Por supuesto que no todos los musulmanes son radicales y resultan conflictivos. De hecho, ya existe una pequeña colonia árabe en nuestra tierra, sobre todo en la zona del Chuy y en Rivera. Pero lo cierto, es que para muchas naciones que los han acogido y donde se han multiplicado hasta representar una creciente parte de la población de ese país, como ser en Francia, Bélgica o el Reino Unido, se han convertido en un gran problema. La base de estas dificultades radica en que no se caracterizan por mostrar una real voluntad de integración con la sociedad que los recibe. Su tendencia de formar guetos donde la prédica reivindicativa y militante de su religión y costumbres no exenta de fanatismo, es la tónica entre buena parte de ellos.

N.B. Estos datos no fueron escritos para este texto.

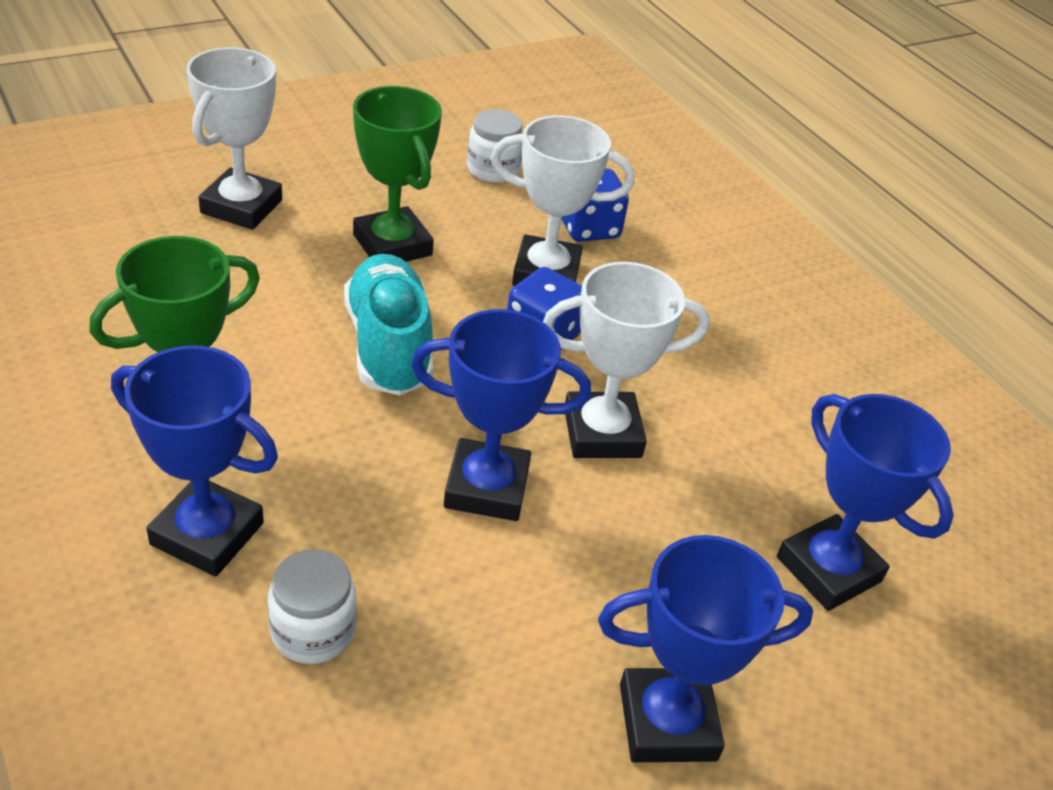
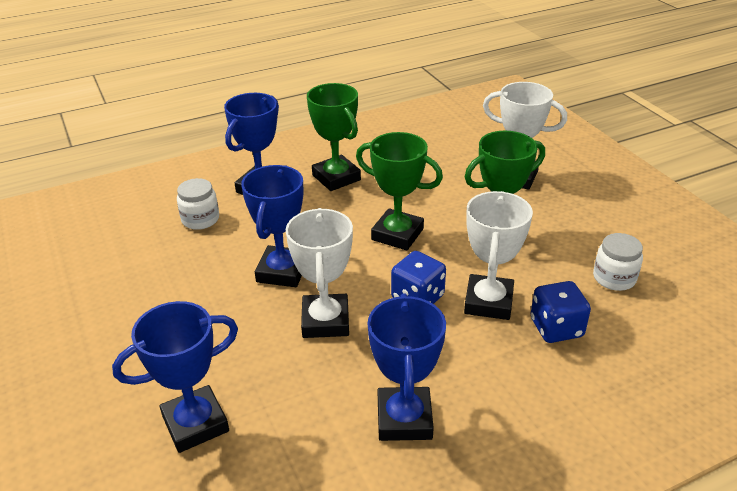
camera: 100 degrees right, 5 degrees down
turquoise shoe [344,254,433,395] -> green trophy [356,132,443,250]
blue trophy [598,535,813,762] -> blue trophy moved to [368,293,446,441]

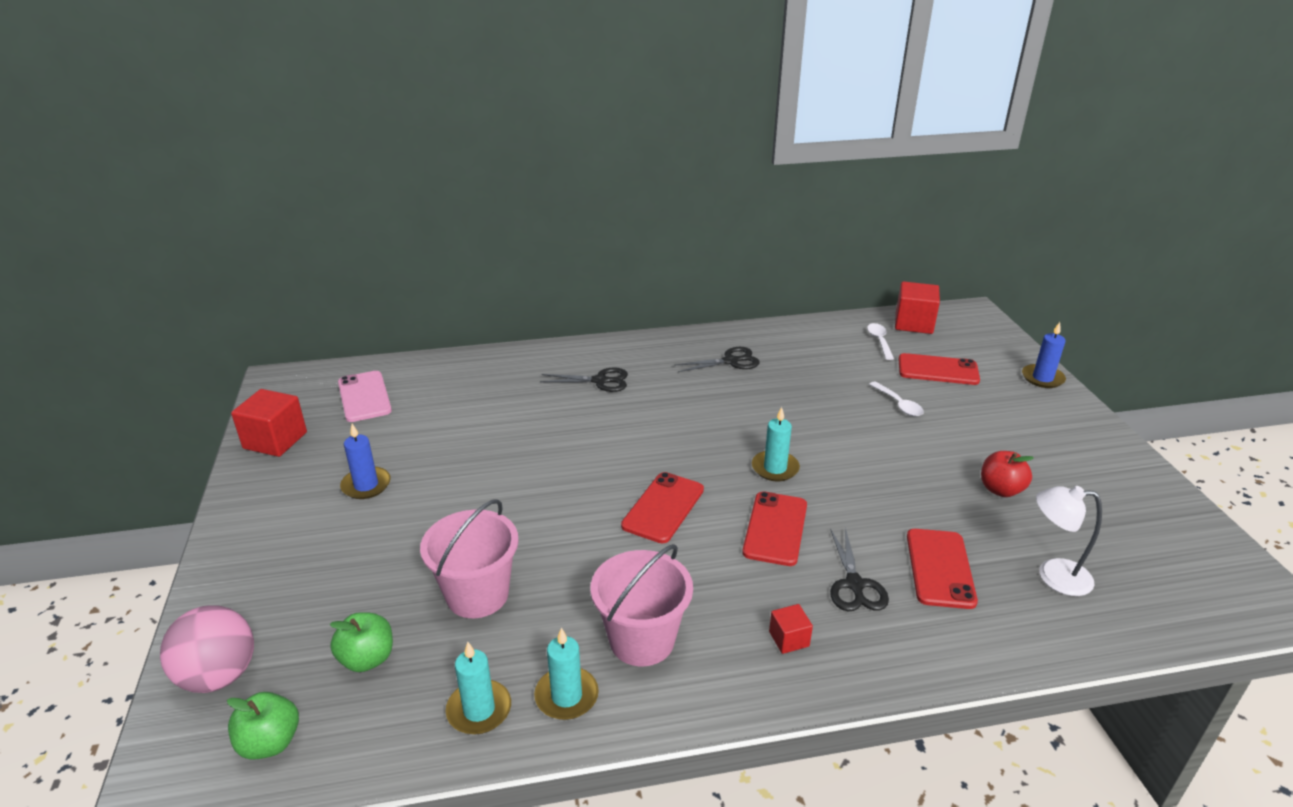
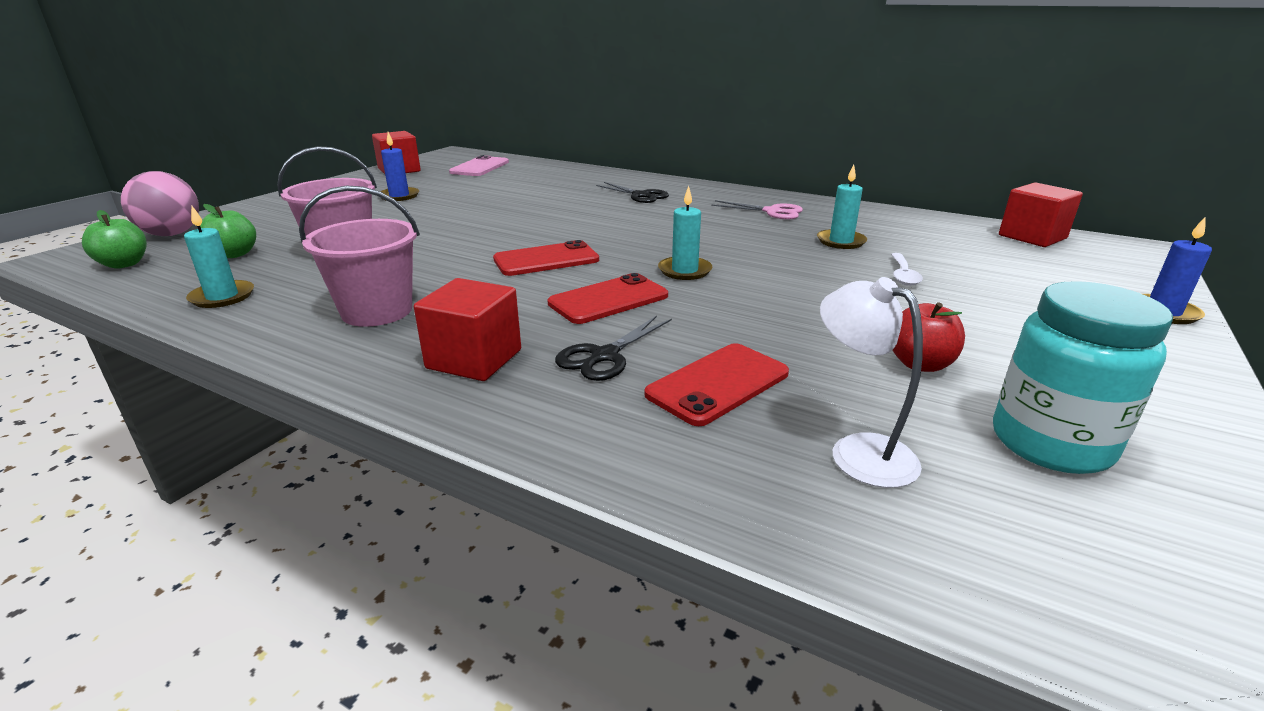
camera: 40 degrees right, 5 degrees down
turquoise candle [534,628,599,720] -> turquoise candle moved to [817,165,867,249]
black scissors [675,347,759,372] -> pink scissors [711,200,803,219]
red cube [769,604,813,654] -> red cube [414,278,521,381], size x1.90
white spoon [867,323,894,360] -> none
red phone [899,353,980,385] -> none
none -> turquoise jar [993,281,1173,474]

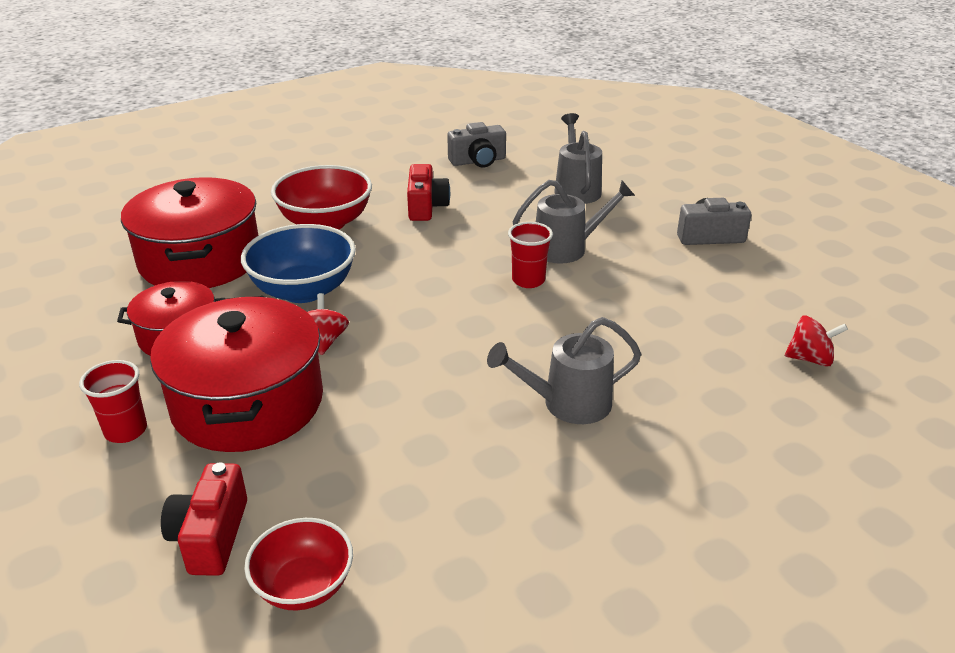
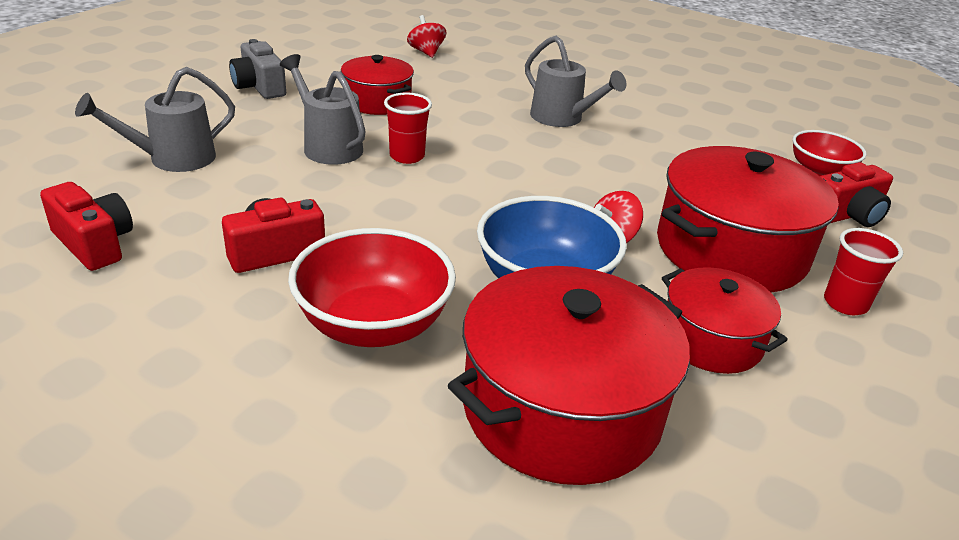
camera: 120 degrees left, 0 degrees up
grey camera [447,122,506,167] -> red camera [40,182,133,271]
none -> red pot [341,55,414,115]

A lo que se suma el resentimiento que les produce esa misma falta de integración, junto a las complicaciones derivadas de una Europa en crisis en la que han disminuido las fuentes de trabajo y las oportunidades al ser más escasas, exigen un mayor esfuerzo y compromiso para poder alcanzarlas. Algo que explica en parte, el sorprendente número de jóvenes nacidos en suelo europeo que han ido a integrarse a grupos terroristas como el llamado Estado Islámico, cuyas atrocidades son difundidas a través de una bien orquestada campaña mediática orientada a provocar terror.
Ahora que aquí ya han aparecido problemas con los inmigrantes, derivados de sus costumbres y creencias, lo que ha llevado al gobierno electo a poner el freno de mano, es el momento de negociar con ACNUR un cambio y de traer gente que sea más afín a nuestras costumbres. Los hay y necesitan ayuda tanto como los otros.